Xiaomi has unveiled three new large models under its MiMo V2 banner — a trillion‑parameter base model tuned for agent workflows (MiMo‑V2‑Pro), a full‑modal agent (MiMo‑V2‑Omni) and a high‑fidelity speech synthesiser (MiMo‑V2‑TTS) — signalling a deliberate move by a major device maker to own both the underlying model stack and the agent layer that sits above it.
The launch clarifies a recent market mystery: two anonymous models that dominated API call charts on OpenRouter under the names Hunter Alpha and Healer Alpha were in fact early test versions of Xiaomi’s new models. Xiaomi is making those early builds available to developers via OpenRouter and is offering limited free access and integration support through several agent frameworks, a strategy designed to jump‑start third‑party experimentation.
MiMo‑V2‑Pro is Xiaomi’s flagship. The model package exceeds one trillion parameters in total and exposes an active working set of about 42 billion parameters; it supports one‑million token context windows and has been tuned for complex, multi‑step tool use, long‑range planning and automated workflow orchestration. Benchmarks place it among the global top ten on Artificial Analysis and near contemporary high‑end models on agent and programming tasks, while Xiaomi’s published API pricing is a fraction of comparable commercial offerings — a clear competitive lever aimed at developers.
MiMo‑V2‑Omni targets real‑world, cross‑modal agent tasks. It ingests text, vision and audio, handles long continuous audio, multi‑speaker separation and audio‑visual reasoning, and claims superior performance on several audio and video benchmarks versus leading multimodal models. Xiaomi demonstrates Omni performing shopping research, price‑comparison and automated interaction with web services and offices suites, showing how an agent can carry tasks end‑to‑end from discovery to purchase.
MiMo‑V2‑TTS is marketed as an agent‑ready text‑to‑speech model trained on "over hundreds of millions of hours" of speech data using Xiaomi’s Audio Tokenizer and a multi‑codebook speech‑text architecture.
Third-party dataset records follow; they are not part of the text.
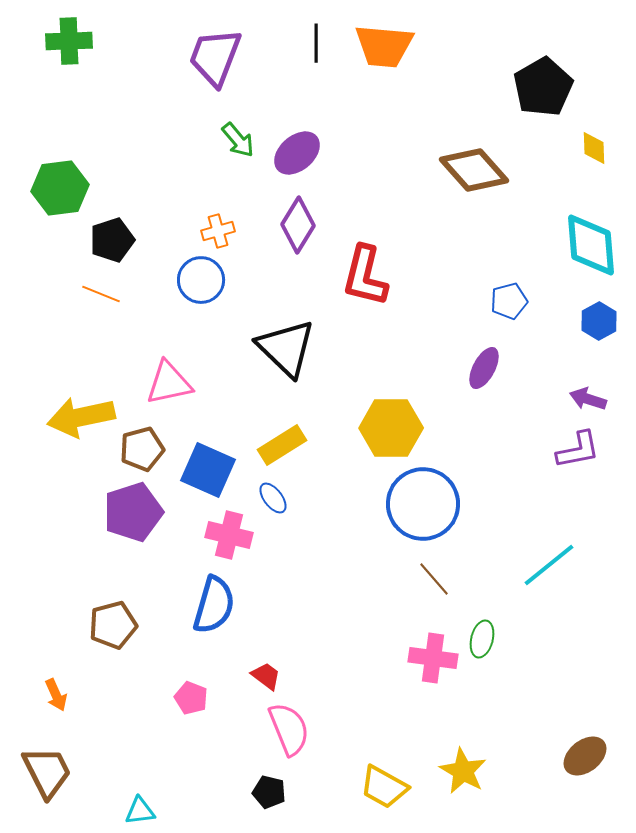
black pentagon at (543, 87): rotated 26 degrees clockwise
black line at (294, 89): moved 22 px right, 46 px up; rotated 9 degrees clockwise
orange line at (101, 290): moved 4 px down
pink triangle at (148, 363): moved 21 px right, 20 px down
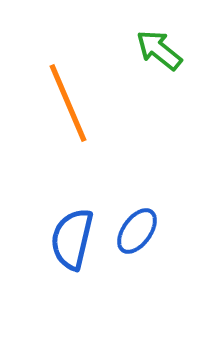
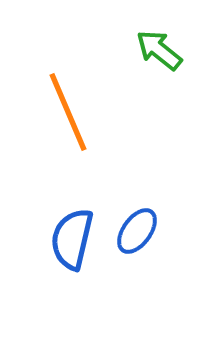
orange line: moved 9 px down
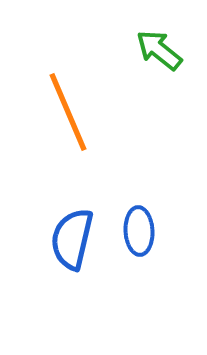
blue ellipse: moved 2 px right; rotated 39 degrees counterclockwise
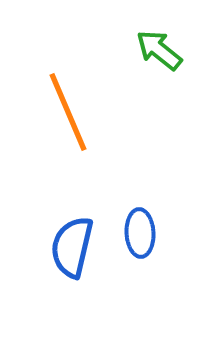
blue ellipse: moved 1 px right, 2 px down
blue semicircle: moved 8 px down
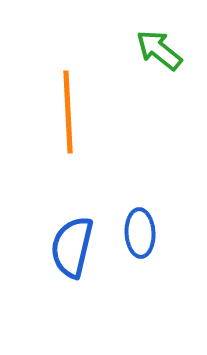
orange line: rotated 20 degrees clockwise
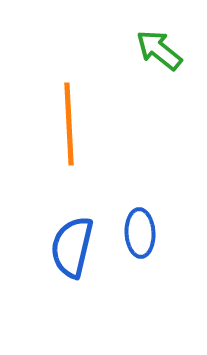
orange line: moved 1 px right, 12 px down
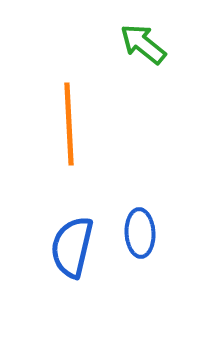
green arrow: moved 16 px left, 6 px up
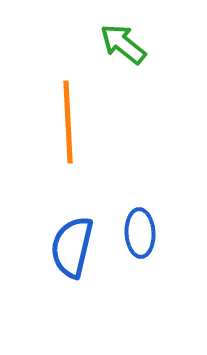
green arrow: moved 20 px left
orange line: moved 1 px left, 2 px up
The model emphasises controllable, fine‑grained prosody, dialect support and role‑based voice acting, including singing, and is positioned to give agents a more natural, expressive voice.
Xiaomi has also rolled out MiMo Claw, an on‑site agent experience that lets users "raise a shrimp" — the community metaphor for deploying and running agent workflows — with a 30‑minute free session that auto‑destroys data on exit. The company is integrating MiMo into its browser and office ecosystem and plans week‑long free API access to developer frameworks including OpenClaw, OpenCode and others to encourage real‑world agent applications.
The release comes amid intensifying competition in China’s domestic large model market, where Xiaomi’s MiMo‑V2‑Pro ranks behind GLM‑5 and MiniMax in some aggregates but competes closely on agent and programming measures. Xiaomi’s team includes engineers formerly associated with DeepSeek, and the company’s decision to surface early test models under a different name — then claim them — underscores a pragmatic approach to seeding usage and gathering real‑world feedback.
For international audiences the important takeaway is strategic rather than purely technical: Xiaomi is demonstrating that an end‑to‑end device maker can combine large, capable models with product and ecosystem control to deliver lower‑cost, on‑device and cloud‑assisted agent experiences. That combination could reshape where and how advanced AI services are hosted, how they are monetised, and how quickly consumer‑facing agents proliferate beyond niche developer communities.
The rollout also raises familiar questions about governance and safety. Cheap, broadly accessible agent APIs accelerate experimentation but also widen the attack surface for misuse, data leakage and regulatory scrutiny. Xiaomi’s promise that short demo sessions auto‑destroy data is a start, but long‑term deployments that link model outputs to real‑world actions — such as automating purchases, handling accounts or controlling devices — will test current frameworks for model accountability and platform responsibility.
Whether Xiaomi’s pricing and integration strategy forces a recalibration among cloud model providers and rival Chinese teams remains to be seen. For now, the company has laid down a marker: device OEMs can be more than hardware manufacturers — they can be the gatekeepers and enablers of the next generation of practical, task‑oriented AI agents.